La représentation de la mort de Marcus Manlius, précipité du haut de la roche Tarpéienne [2] pour avoir trahit les idéaux républicains en voulant se faire roi, est particulièrement significative au sein du programme iconographique de la salle du Consistoire, non seulement parce que cette mort possède une haute valeur symbolique, mais encore parce qu’elle entretient d’étroits rapports avec les us et coutumes à Sienne depuis l’époque médiévale, toujours en vigueur à l’époque où peint Beccafumi. Ce rapport est encore souligné par le fait que le peintre, loin de représenter la réalité du paysage romain, inscrit la scène dans un décor architectural percé d’ouvertures au-delà desquelles un siennois du XVIe siècle aurait parfaitement reconnu le cadre urbain qui se déployait alors en arrière plan du Campo. C’est ainsi, écrit Pascale Dubus [3], que « le spectateur pouvait contempler par deux fois le même paysage urbain en abaissant son regard dans la même direction depuis la fresque jusqu’à la fenêtre. Marcus [Manlius] aurait-il subi son châtiment, non pas au Capitole mais au Palais public même ? Disons plutôt que Marcus [Manlius] est une figure exemplaire pour une République dont l’usage était de précipiter hors des fenêtres du Palais les condamnés politiques. En effet, on dénombre entre 1480 et 1490 cinquante et une précipitations, pour la plupart précédées de la mise à mort au sein même du Palais (sans doute par mesure de sécurité, la hauteur des fenêtres ne donnant pas toute l’assurance du décès en cas de chute simple) ». Le cadavre était alors « soumis au regard de la foule pendant plusieurs heures. Une telle opération n’est pas sans rappeler la pratique antique de l’exposition du corps mort sur les rostres à l’époque impériale : lorsque le public n’est plus convié au spectacle de la mise à mort, le rituel de séparation se condense dans l’unique spectacle du cadavre ».

La scène se déroule dans un cadre architectural qui, nous l’avons vu, est semblable, à peu de chose près, à celui de la Décapitation de Spurius Cassius, et l’apparente étroitement avec la Justice qui trône au centre du plafond. Au-delà de l’oculus étrangement percé au centre d’une voûte ogivale, on aperçoit encore le bourreau qui vient de précipiter le condamné dans le vide.

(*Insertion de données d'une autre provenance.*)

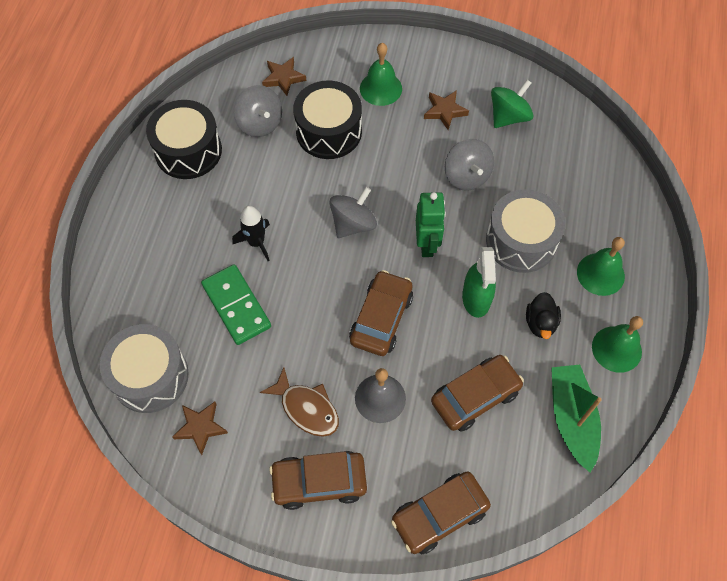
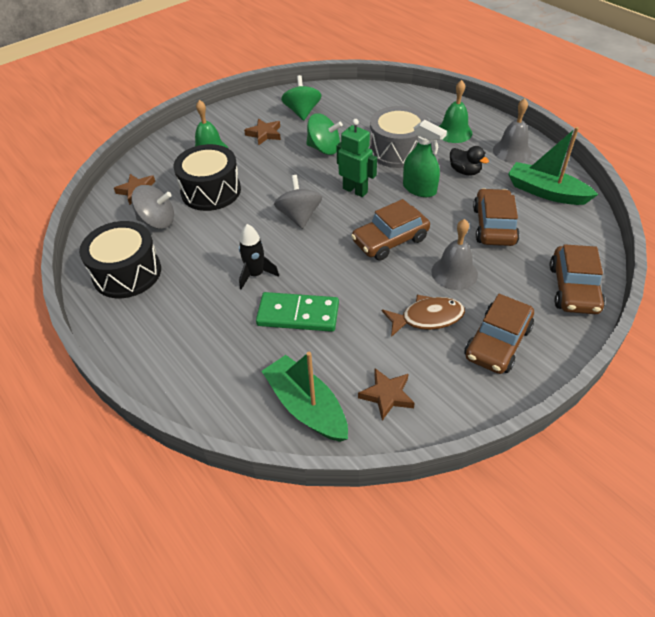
camera: 50 degrees left, 15 degrees down
grey drum [100,324,189,413] -> green boat [262,352,348,442]
brown car [349,270,413,356] -> brown car turned 90 degrees counterclockwise [351,199,430,261]
grey spinning top [445,139,494,191] -> green spinning top [306,113,343,155]
green bell [592,316,643,373] -> grey bell [493,98,532,163]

[1] Le cartouche porte la mention « MANILIUS » au lieu de « MANLIUS ». De ce fait, il existe un risque de confusion entre Marcus Manlius Capitolinus, héros républicain victime de sa coupable ambition dont l’issue est représentée ici, et le poète astrologue romain du 1er siècle de notre ère Marcus Manilius.

[2] « M. Manlius fut précipité de ce même rocher [la roche Tarpéienne, sur le Capitole] d’où il avait repoussé les Gaulois, pour avoir formé une entreprise criminelle contre la liberté après l’avoir vaillamment défendue. Cette juste punition fut sans doute ainsi motivée : ‘Tu étais Manlius à mes yeux lorsque tu précipitais les Sénonais du haut du Capitole ; mais, du moment que tu t’es mis à les imiter, tu n’es plus qu’un Sénonais.’ Son châtiment comportait en outre une flétrissure pour toujours. C’est en effet à cause de lui qu’une loi défendit à tout patricien d’habiter la hauteur de la citadelle ou du Capitole : car Manlius avait eu sa maison à l’endroit où nous voyons aujourd’hui le temple de Junon Moneta ». Valère Maxime, Dits et faits mémorables, VI, 3, 1a.

[3] Pascale Dubus, « Politiques de la représentation de la mort : la république, le peintre, l’empereur. Les fresques de Domenico Beccafumi au Palais public de Sienne (1529-1335) », Mélanges de l’école française de Rome, Année 1987, 99-2, p. 1134.